Address https://github.com/archivesunleashed/aut/issues/372 - DRAFT #39

ruebot · 2020-01-16T21:50:31Z

A whole bunch of updates for archivesunleashed/aut#372 (comment)

Partially hits #29.

Resolves #22.

Needs eyes, and testing since I touched so much. I'm probably inconsistent, or have funny mess-ups. Let me know 😄

When y'all approve, I'll squash and merge with a sane commit message.


        Address archivesunleashed/aut#372 - DRAFT


        Add DF results Python section


        Add won't implement language to binary analysis.


        Add won't implement language to standard derivatives.


        Remove index, fix ToC in setting up.


        Update README, add scala df to link analys, add TSV rdd results


        text-analysis scala df


        Add to be implemented; #22

ianmilligan1

Just did a prose review – caught a few things, @ruebot.

I haven't obviously in the few minutes this has been open gone through all of the scripts to test them.
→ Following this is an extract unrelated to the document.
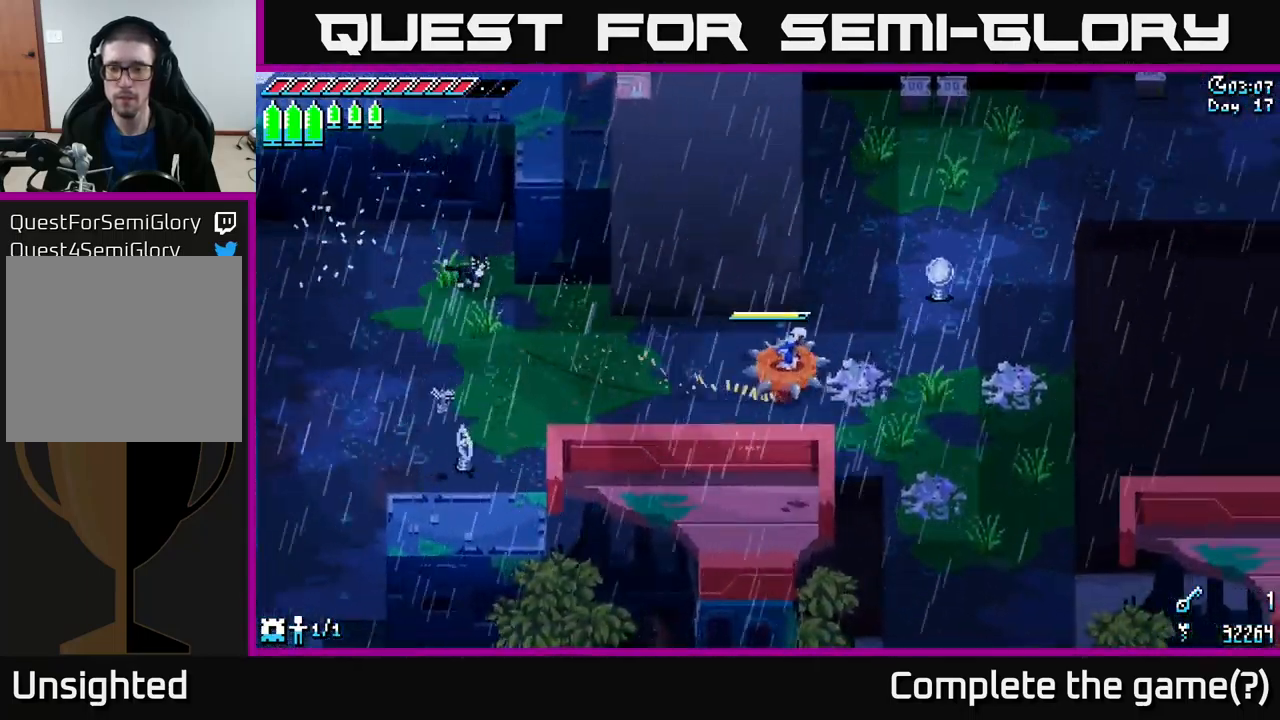
{"buttons": ["X"], "left_stick": "up-right", "right_stick": "center", "events": [[150, "left_stick", "up-right"], [333, "A", "down"], [500, "A", "up"]]}
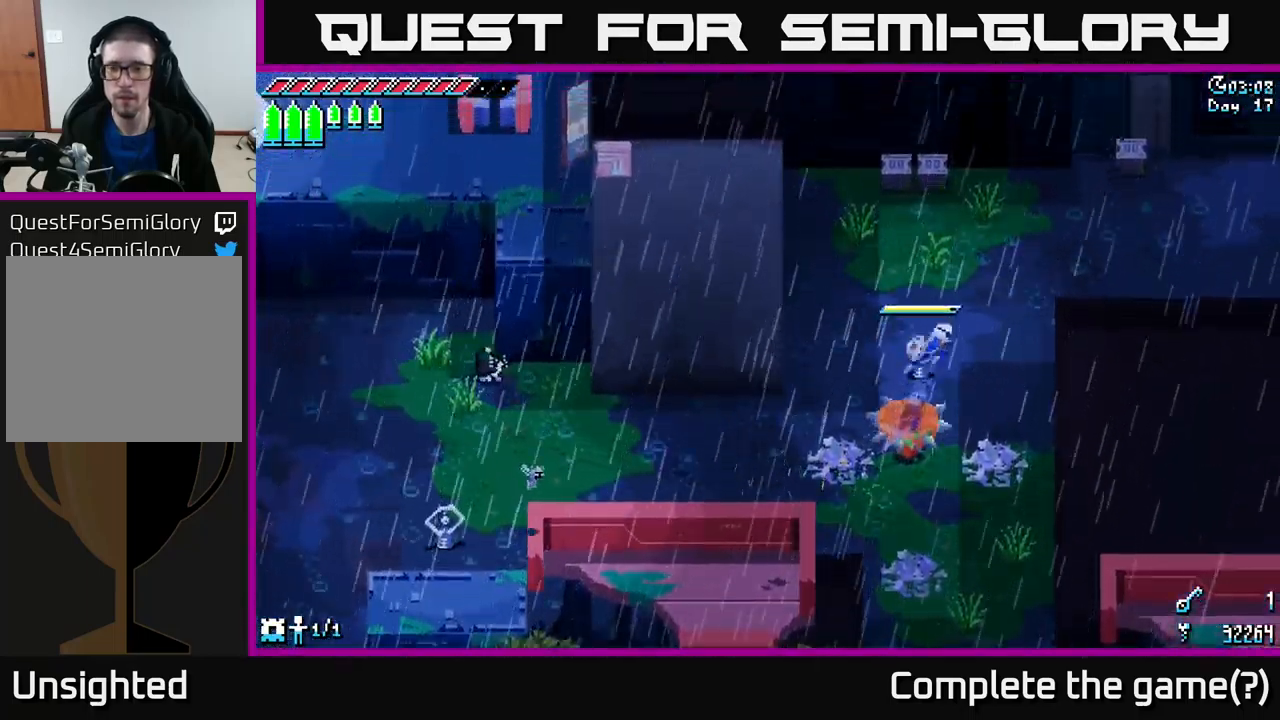
{"buttons": ["X"], "left_stick": "up-right", "right_stick": "center", "events": []}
Do you want me to do that? (it might take into next week as things are a bit swamped right now)

ianmilligan1 · 2020-01-17T02:47:27Z

current/README.md

@@ -2,17 +2,16 @@

 The Archives Unleashed Toolkit is an open-source platform for analyzing web archives built on [Apache Spark](http://spark.apache.org/), which provides powerful tools for analytics and data processing.
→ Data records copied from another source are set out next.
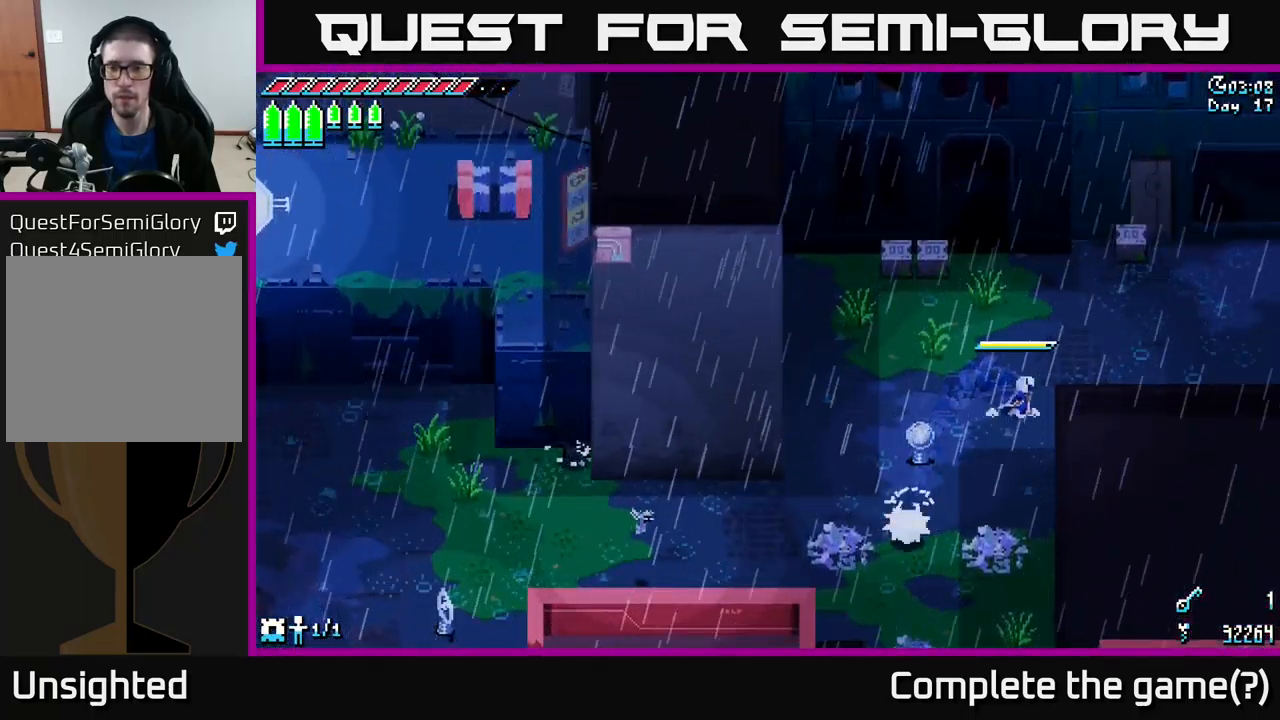
{"buttons": ["A", "X"], "left_stick": "right", "right_stick": "center", "events": [[150, "left_stick", "right"], [217, "A", "down"], [333, "A", "up"], [450, "A", "down"]]}
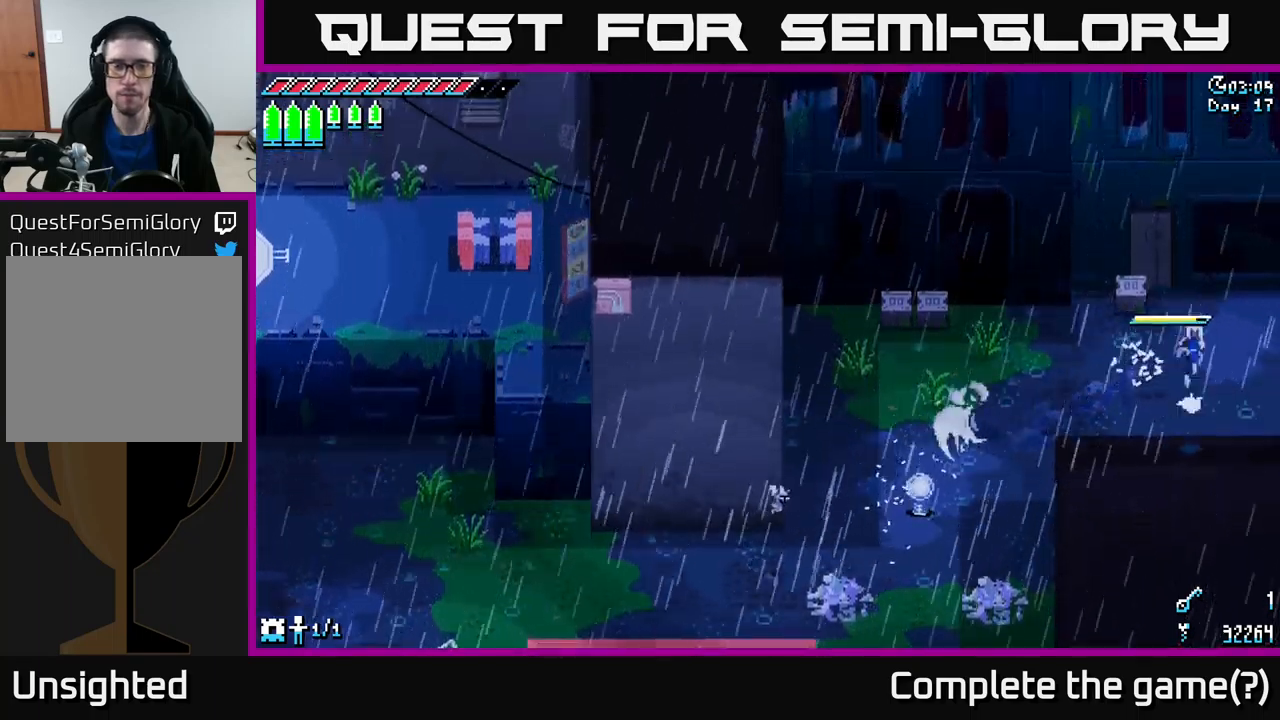
{"buttons": ["X"], "left_stick": "right", "right_stick": "center", "events": [[133, "A", "up"]]}
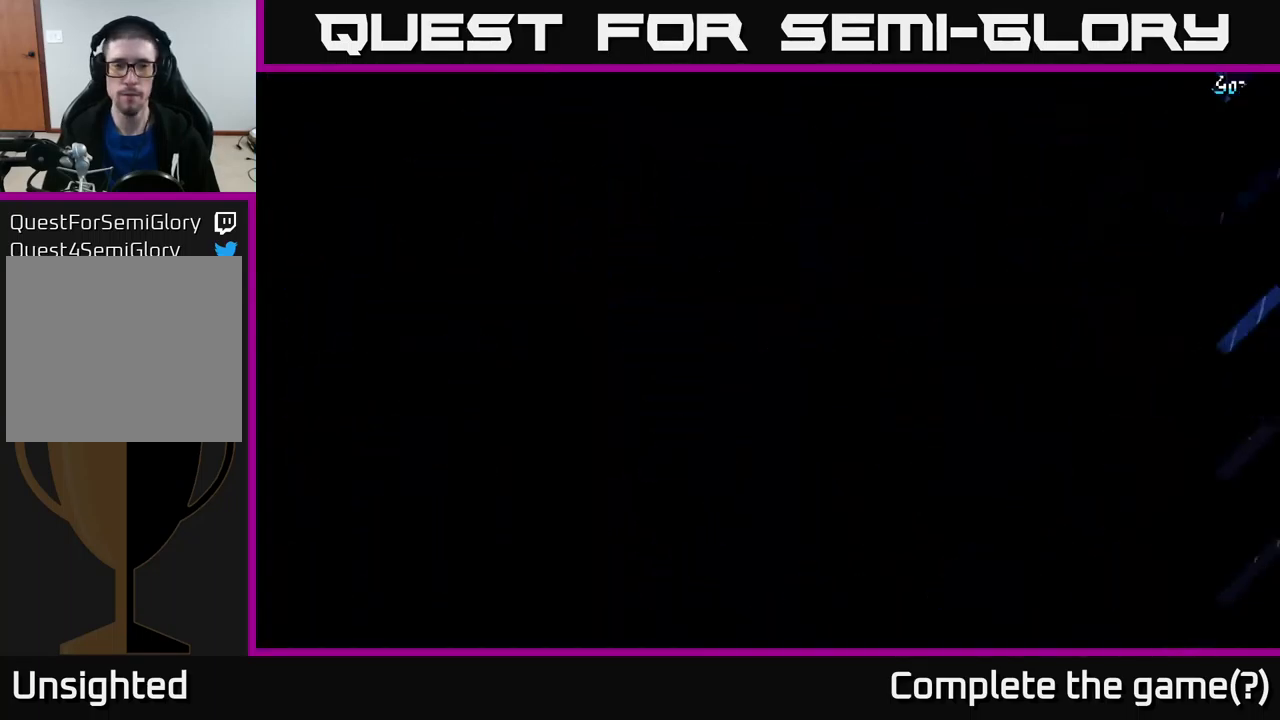
{"buttons": ["X"], "left_stick": "right", "right_stick": "center", "events": [[117, "left_stick", "center"], [250, "left_stick", "right"]]}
-Most of this documentation is built on [resilient distributed datasets (RDD)](https://spark.apache.org/docs/latest/rdd-programming-guide.html). We are working on adding support for [DataFrames](https://spark.apache.org/docs/latest/sql-programming-guide.html#datasets-and-dataframes). You can read more about this in our experimental [DataFrames section](#dataframes), and at our [[Using the Archives Unleashed Toolkit with PySpark]] tutorial.
+This documentation is centred on a cookbook approach, providing a series of "recipes" for addressing a number of common analytics tasks, and inspiration for your own analysis. We generally provide examples for [resilient distributed datasets (RDD)](https://spark.apache.org/docs/latest/rdd-programming-guide.html) in Scala, and [DataFrames](https://spark.apache.org/docs/latest/sql-programming-guide.html#datasets-and-dataframes) in both Scala and Python. We leave it up to you to choose Scala or Python flavours of Spark.
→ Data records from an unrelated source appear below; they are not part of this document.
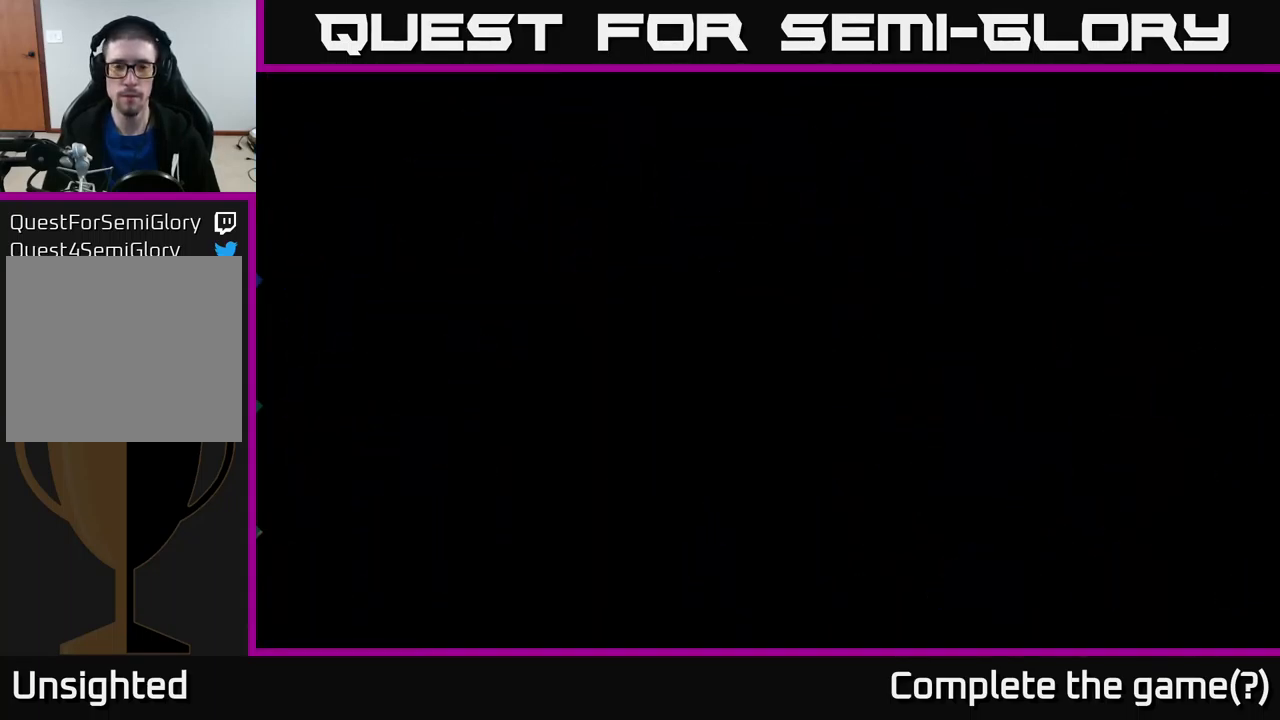
{"buttons": ["X"], "left_stick": "right", "right_stick": "center", "events": []}
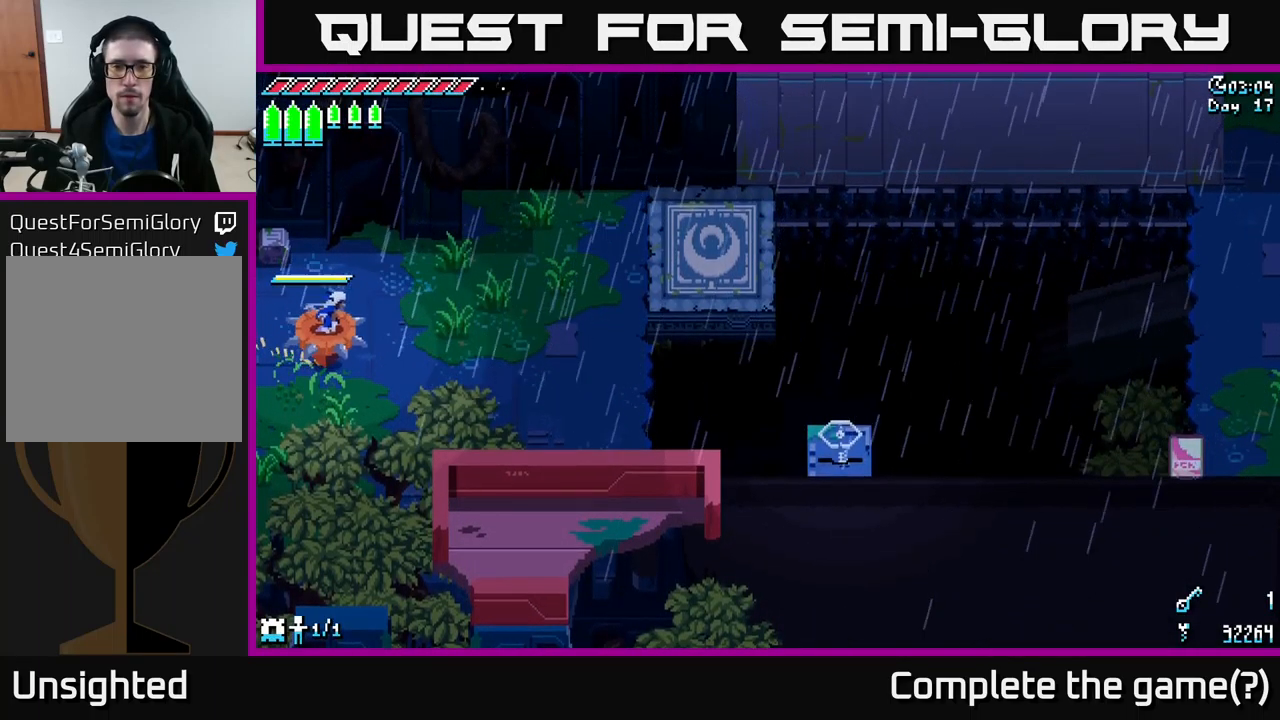
{"buttons": ["A", "X"], "left_stick": "up-right", "right_stick": "center", "events": [[267, "left_stick", "up-right"], [483, "A", "down"]]}
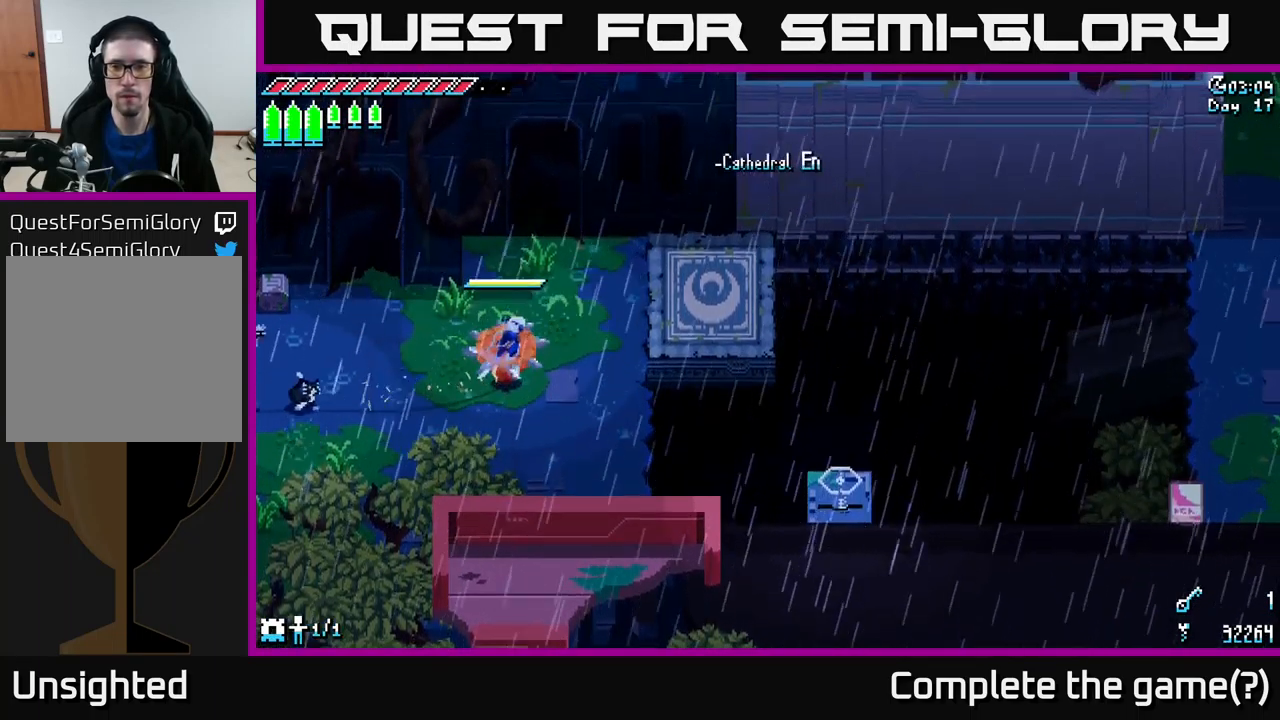
{"buttons": [], "left_stick": "right", "right_stick": "up-right", "events": [[33, "left_stick", "right"], [100, "A", "up"], [100, "X", "up"], [300, "right_stick", "up-right"]]}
"is centred on a cookbook approach" -> "is based on a cookbook approach"
"and inspiration for your own analysis" -> "to provide inspiration for your own analysis"

ianmilligan1 · 2020-01-17T02:47:27Z

current/binary-analysis.md

@@ -15,7 +15,7 @@ The Archives Unleashed Toolkit supports binary object types for analysis:

 ### Scala RDD

-TODO
+**Will not be implemented.**


ianmilligan1 · 2020-01-17T02:47:27Z

current/df-results.md

+archive.write.csv("/path/to/export/directory/", header='true')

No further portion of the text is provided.